Available data =>
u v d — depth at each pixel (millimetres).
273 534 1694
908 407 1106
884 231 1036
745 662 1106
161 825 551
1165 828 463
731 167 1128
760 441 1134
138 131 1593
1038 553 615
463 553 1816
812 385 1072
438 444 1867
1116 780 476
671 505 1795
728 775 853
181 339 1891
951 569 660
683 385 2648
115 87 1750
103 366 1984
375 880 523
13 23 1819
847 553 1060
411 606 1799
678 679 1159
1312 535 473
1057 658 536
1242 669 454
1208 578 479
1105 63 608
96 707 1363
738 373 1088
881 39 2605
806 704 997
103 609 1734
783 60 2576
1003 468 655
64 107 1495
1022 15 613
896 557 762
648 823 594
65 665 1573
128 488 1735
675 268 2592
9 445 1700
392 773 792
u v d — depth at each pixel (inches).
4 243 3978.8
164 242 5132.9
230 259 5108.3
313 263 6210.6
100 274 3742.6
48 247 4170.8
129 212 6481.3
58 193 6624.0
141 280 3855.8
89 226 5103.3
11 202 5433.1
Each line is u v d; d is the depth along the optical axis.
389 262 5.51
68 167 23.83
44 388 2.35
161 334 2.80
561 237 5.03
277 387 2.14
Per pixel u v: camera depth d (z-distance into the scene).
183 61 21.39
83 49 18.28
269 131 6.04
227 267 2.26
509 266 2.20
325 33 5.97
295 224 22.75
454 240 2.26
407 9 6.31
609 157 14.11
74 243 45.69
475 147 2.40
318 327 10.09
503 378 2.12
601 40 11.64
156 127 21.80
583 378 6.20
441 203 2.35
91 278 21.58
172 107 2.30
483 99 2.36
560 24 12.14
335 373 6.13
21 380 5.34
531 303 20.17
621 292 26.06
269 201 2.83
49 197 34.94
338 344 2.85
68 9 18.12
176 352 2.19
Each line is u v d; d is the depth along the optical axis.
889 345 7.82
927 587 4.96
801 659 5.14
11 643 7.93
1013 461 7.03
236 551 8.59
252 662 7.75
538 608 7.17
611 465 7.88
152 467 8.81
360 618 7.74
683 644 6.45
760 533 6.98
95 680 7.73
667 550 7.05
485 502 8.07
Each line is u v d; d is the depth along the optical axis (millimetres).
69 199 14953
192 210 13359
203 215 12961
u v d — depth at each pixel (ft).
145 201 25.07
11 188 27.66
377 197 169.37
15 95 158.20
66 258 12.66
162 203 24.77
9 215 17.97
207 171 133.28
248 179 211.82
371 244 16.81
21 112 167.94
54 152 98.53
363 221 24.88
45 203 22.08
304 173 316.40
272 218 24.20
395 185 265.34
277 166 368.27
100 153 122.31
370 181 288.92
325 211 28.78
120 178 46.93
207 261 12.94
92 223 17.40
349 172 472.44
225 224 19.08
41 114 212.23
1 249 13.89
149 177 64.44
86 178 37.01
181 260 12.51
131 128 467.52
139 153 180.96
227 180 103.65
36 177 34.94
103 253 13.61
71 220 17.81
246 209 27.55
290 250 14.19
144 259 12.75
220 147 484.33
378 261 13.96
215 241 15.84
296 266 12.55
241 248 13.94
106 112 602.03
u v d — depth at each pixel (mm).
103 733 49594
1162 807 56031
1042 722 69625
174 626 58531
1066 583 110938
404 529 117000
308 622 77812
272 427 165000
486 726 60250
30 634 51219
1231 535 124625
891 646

Your assignment => Everything from the first line of the data through the line containing "u v d — depth at each pixel (ft)." should be echoed exactly. Add nothing.

Result of this task =>
u v d — depth at each pixel (millimetres).
273 534 1694
908 407 1106
884 231 1036
745 662 1106
161 825 551
1165 828 463
731 167 1128
760 441 1134
138 131 1593
1038 553 615
463 553 1816
812 385 1072
438 444 1867
1116 780 476
671 505 1795
728 775 853
181 339 1891
951 569 660
683 385 2648
115 87 1750
103 366 1984
375 880 523
13 23 1819
847 553 1060
411 606 1799
678 679 1159
1312 535 473
1057 658 536
1242 669 454
1208 578 479
1105 63 608
96 707 1363
738 373 1088
881 39 2605
806 704 997
103 609 1734
783 60 2576
1003 468 655
64 107 1495
1022 15 613
896 557 762
648 823 594
65 665 1573
128 488 1735
675 268 2592
9 445 1700
392 773 792
u v d — depth at each pixel (inches).
4 243 3978.8
164 242 5132.9
230 259 5108.3
313 263 6210.6
100 274 3742.6
48 247 4170.8
129 212 6481.3
58 193 6624.0
141 280 3855.8
89 226 5103.3
11 202 5433.1
Each line is u v d; d is the depth along the optical axis.
389 262 5.51
68 167 23.83
44 388 2.35
161 334 2.80
561 237 5.03
277 387 2.14
Per pixel u v: camera depth d (z-distance into the scene).
183 61 21.39
83 49 18.28
269 131 6.04
227 267 2.26
509 266 2.20
325 33 5.97
295 224 22.75
454 240 2.26
407 9 6.31
609 157 14.11
74 243 45.69
475 147 2.40
318 327 10.09
503 378 2.12
601 40 11.64
156 127 21.80
583 378 6.20
441 203 2.35
91 278 21.58
172 107 2.30
483 99 2.36
560 24 12.14
335 373 6.13
21 380 5.34
531 303 20.17
621 292 26.06
269 201 2.83
49 197 34.94
338 344 2.85
68 9 18.12
176 352 2.19
Each line is u v d; d is the depth along the optical axis.
889 345 7.82
927 587 4.96
801 659 5.14
11 643 7.93
1013 461 7.03
236 551 8.59
252 662 7.75
538 608 7.17
611 465 7.88
152 467 8.81
360 618 7.74
683 644 6.45
760 533 6.98
95 680 7.73
667 550 7.05
485 502 8.07
Each line is u v d; d is the depth along the optical axis (millimetres).
69 199 14953
192 210 13359
203 215 12961
u v d — depth at each pixel (ft).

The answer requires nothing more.